A few articles ago, I posted a picture of a school of baby Pink Tailed Chalceus. We've since acquired an adult, nearly two feet long, who went in with the Monster Tank where he could live and be relatively happy with a Green Terror, a trio of spotted Clarius catfish, and a Red Tail catfish. This might be the single biggest species of caracin I've ever seen.

Bunnies are in, just in time for Easter  but I caution all of you not to buy pets as holiday presents unless the recipient has expressed an interest in having one.

For the record, "Mommy/daddy, I want a-" is not sufficient interest to merit attention. Pets, even rabbits, require sufficient research before and during care that their care is equivalent, more or less, to a moderately calm child. It is a daily, ongoing chore that you are adding to someone's schedule and you should be prepared to step in and take over if its standards of care turn out to be substandard.

A number of baby Savannah Monitors have been delivered to us. These fearsome lizards reach over three feet in length, have a viscousness about them, and act like perfectly adorable little puppes if appropriately hand-tamed and acclimated to human handling.
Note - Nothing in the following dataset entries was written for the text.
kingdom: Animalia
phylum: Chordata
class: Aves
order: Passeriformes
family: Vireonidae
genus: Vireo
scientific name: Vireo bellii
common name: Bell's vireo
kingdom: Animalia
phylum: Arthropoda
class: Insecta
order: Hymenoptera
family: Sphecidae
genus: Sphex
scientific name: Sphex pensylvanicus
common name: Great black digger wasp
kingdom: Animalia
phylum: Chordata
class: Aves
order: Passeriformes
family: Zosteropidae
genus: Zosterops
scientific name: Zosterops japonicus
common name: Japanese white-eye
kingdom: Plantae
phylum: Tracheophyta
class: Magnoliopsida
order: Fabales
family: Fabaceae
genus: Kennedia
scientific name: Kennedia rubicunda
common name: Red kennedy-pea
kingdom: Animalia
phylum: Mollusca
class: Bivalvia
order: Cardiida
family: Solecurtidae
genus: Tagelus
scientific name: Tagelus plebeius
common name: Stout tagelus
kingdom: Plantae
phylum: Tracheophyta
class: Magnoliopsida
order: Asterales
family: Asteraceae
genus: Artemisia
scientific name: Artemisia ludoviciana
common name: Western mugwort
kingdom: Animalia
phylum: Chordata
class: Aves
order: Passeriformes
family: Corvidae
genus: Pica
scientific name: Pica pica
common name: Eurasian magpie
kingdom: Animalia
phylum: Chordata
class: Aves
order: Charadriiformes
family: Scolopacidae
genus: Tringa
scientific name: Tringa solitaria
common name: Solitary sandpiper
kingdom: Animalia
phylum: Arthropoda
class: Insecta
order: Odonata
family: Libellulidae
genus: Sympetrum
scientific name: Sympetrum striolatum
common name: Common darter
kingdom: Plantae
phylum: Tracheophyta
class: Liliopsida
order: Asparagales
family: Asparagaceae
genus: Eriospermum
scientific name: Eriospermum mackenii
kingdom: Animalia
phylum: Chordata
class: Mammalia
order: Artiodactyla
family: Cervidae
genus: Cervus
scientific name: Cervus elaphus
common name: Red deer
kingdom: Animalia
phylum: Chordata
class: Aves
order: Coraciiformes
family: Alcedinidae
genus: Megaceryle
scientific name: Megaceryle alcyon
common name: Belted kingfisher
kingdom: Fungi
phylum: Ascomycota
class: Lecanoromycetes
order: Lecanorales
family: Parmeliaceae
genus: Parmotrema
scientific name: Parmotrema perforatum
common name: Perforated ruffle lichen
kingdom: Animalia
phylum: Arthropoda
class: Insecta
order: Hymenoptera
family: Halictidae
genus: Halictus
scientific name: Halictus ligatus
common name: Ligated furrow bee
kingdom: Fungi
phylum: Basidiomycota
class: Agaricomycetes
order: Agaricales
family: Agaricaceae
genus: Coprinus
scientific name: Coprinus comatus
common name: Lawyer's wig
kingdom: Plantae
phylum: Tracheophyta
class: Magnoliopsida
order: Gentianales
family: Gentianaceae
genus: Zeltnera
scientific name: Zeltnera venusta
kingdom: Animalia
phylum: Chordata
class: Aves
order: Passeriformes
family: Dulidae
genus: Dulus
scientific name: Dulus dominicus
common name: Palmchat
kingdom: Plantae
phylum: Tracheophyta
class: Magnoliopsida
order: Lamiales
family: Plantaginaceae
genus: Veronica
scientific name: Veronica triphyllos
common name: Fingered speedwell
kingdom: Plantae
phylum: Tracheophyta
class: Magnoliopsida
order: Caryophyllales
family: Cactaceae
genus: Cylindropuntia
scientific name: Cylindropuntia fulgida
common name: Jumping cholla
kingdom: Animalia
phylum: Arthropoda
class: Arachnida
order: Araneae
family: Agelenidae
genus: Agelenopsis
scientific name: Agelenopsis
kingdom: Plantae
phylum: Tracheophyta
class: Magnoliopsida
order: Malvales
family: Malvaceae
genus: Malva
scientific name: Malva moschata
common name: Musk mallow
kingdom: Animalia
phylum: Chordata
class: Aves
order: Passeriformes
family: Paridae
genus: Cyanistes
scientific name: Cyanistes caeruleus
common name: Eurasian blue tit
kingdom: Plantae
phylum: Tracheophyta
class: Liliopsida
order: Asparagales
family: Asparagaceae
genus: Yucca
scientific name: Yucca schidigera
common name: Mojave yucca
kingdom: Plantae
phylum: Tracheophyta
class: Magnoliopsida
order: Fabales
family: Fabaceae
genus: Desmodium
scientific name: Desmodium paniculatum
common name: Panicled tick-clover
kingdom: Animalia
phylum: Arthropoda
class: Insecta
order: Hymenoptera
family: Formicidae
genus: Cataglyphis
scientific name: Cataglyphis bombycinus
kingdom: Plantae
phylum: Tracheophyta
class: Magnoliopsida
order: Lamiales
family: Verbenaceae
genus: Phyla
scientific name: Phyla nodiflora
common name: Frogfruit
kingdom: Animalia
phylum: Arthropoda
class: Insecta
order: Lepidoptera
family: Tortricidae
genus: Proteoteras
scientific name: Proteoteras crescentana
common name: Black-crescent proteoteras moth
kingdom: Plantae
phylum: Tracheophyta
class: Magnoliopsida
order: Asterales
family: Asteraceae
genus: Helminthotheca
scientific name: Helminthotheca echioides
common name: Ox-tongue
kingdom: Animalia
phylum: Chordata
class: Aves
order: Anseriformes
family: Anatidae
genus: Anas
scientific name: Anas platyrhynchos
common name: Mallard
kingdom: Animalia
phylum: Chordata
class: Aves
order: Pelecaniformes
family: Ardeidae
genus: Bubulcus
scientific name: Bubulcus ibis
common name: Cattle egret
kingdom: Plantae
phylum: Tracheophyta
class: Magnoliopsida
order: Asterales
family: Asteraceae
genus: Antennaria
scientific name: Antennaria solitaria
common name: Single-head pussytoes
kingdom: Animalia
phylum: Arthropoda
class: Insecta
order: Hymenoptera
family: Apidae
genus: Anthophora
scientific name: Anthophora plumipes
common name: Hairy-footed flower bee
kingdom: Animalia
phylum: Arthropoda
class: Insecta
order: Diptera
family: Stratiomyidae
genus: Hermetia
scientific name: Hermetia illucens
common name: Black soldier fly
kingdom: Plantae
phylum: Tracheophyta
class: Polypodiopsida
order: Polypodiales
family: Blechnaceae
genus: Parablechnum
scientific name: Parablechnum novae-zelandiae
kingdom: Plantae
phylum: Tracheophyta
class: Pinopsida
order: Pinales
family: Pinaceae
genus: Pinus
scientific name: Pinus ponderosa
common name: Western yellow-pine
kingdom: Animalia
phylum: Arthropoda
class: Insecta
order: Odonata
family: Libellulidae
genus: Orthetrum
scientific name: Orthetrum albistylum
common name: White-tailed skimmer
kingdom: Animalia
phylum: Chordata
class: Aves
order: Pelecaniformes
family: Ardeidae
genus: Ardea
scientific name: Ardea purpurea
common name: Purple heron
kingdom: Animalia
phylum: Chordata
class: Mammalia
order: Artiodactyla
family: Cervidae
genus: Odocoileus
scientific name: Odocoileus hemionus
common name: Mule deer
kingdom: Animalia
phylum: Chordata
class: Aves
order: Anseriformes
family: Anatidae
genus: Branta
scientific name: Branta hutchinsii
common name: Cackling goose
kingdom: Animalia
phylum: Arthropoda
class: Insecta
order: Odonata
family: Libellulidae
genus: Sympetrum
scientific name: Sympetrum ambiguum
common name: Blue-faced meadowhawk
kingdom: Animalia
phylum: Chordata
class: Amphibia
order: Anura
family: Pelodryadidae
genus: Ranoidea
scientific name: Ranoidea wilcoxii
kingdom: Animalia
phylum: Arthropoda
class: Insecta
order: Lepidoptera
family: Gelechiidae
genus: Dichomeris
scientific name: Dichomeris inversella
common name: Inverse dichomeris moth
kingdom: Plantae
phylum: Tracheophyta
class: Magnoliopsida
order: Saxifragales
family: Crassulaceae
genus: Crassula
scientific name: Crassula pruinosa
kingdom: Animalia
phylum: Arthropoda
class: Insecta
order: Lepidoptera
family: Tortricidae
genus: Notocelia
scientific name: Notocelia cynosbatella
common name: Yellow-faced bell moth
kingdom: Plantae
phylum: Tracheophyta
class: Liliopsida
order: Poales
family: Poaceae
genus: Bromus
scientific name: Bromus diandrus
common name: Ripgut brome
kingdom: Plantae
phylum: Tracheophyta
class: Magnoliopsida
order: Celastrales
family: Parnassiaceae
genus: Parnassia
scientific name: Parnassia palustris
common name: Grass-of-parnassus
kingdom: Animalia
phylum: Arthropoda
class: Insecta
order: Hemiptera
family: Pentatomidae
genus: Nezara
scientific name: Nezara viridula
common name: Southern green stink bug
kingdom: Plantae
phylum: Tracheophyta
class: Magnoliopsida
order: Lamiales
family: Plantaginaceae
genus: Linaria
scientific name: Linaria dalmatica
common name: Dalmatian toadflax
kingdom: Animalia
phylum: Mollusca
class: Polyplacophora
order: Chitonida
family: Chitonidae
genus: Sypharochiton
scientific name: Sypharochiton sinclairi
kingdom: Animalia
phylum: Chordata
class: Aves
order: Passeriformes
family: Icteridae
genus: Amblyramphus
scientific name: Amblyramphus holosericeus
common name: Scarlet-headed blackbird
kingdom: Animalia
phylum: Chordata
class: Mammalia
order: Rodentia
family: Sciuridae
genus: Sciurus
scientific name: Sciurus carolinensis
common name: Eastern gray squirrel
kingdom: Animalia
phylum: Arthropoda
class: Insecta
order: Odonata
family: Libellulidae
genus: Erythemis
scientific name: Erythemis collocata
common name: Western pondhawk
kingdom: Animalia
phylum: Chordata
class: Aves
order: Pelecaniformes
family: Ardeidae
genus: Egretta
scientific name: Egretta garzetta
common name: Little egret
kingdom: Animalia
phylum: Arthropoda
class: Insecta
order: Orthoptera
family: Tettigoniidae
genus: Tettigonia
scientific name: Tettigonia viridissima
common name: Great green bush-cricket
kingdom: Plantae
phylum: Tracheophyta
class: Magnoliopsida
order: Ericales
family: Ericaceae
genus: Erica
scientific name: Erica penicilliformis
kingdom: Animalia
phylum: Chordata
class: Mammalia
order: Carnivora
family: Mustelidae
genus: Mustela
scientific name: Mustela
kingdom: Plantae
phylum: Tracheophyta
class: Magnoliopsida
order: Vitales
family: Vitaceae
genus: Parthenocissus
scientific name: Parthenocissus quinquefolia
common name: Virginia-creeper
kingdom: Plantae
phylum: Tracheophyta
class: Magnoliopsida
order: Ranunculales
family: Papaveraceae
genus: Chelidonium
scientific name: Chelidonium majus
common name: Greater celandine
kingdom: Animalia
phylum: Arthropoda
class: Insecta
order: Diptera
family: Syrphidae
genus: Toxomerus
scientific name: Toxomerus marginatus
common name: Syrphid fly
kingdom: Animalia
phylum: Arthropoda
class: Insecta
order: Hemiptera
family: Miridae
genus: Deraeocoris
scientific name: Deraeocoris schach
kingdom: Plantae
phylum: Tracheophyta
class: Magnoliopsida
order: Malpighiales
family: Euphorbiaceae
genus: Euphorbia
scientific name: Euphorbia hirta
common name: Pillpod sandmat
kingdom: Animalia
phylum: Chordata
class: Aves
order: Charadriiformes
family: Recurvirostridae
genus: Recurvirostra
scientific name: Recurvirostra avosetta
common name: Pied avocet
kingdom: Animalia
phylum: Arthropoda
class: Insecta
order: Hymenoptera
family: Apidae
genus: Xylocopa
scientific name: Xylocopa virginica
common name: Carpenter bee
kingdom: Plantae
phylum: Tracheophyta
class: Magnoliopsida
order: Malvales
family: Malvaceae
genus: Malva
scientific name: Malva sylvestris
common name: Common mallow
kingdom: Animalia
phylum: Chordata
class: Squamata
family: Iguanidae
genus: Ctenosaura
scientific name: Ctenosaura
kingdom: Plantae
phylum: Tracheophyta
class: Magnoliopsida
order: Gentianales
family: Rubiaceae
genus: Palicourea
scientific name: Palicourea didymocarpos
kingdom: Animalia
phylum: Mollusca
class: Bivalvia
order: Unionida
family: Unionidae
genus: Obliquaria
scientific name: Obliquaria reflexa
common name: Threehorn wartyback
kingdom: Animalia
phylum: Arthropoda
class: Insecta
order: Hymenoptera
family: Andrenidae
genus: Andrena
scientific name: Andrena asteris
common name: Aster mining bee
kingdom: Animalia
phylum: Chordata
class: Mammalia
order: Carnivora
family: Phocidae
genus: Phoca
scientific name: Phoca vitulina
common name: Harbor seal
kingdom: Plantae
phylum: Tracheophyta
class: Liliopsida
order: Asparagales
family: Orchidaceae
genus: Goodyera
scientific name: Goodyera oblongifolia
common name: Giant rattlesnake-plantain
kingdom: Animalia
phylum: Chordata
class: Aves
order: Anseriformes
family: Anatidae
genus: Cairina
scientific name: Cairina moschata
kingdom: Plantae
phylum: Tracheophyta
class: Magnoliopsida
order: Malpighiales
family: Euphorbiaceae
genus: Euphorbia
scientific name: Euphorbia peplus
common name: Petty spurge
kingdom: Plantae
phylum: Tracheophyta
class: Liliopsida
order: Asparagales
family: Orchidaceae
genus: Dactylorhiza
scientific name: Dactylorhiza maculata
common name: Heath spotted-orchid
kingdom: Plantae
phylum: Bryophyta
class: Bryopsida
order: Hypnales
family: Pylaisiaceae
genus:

As a result, "play with the Savannah Monitors" actually appears on my nightly list of work-related tasks. Go figure.

 I finally have my own photo of Thai Glass Catfish to use on the previous Fish Profile article, so expect to see that updated presently.

For the record, I've heard some complaints that "they belong in schools of six or more" is a good way to bolster sales. While this happens to be true, it's not why I (or my coworkers) say it. It's because they belong in schools of six or more, and isolate individuals often refuse to eat and die a month or two later of otherwise perfectly preventable starvation.

This little guy (click to enlarge) is special. He's a PacMan Frog - a blue one. The blue colour strain was not isolated until relatively late in the 90s in captive breeding programs and, until now, has really only been seen in Asia, particularly in Japan, where these frogs are highly popular pets.

We have the first pair in New Brunswick. Period.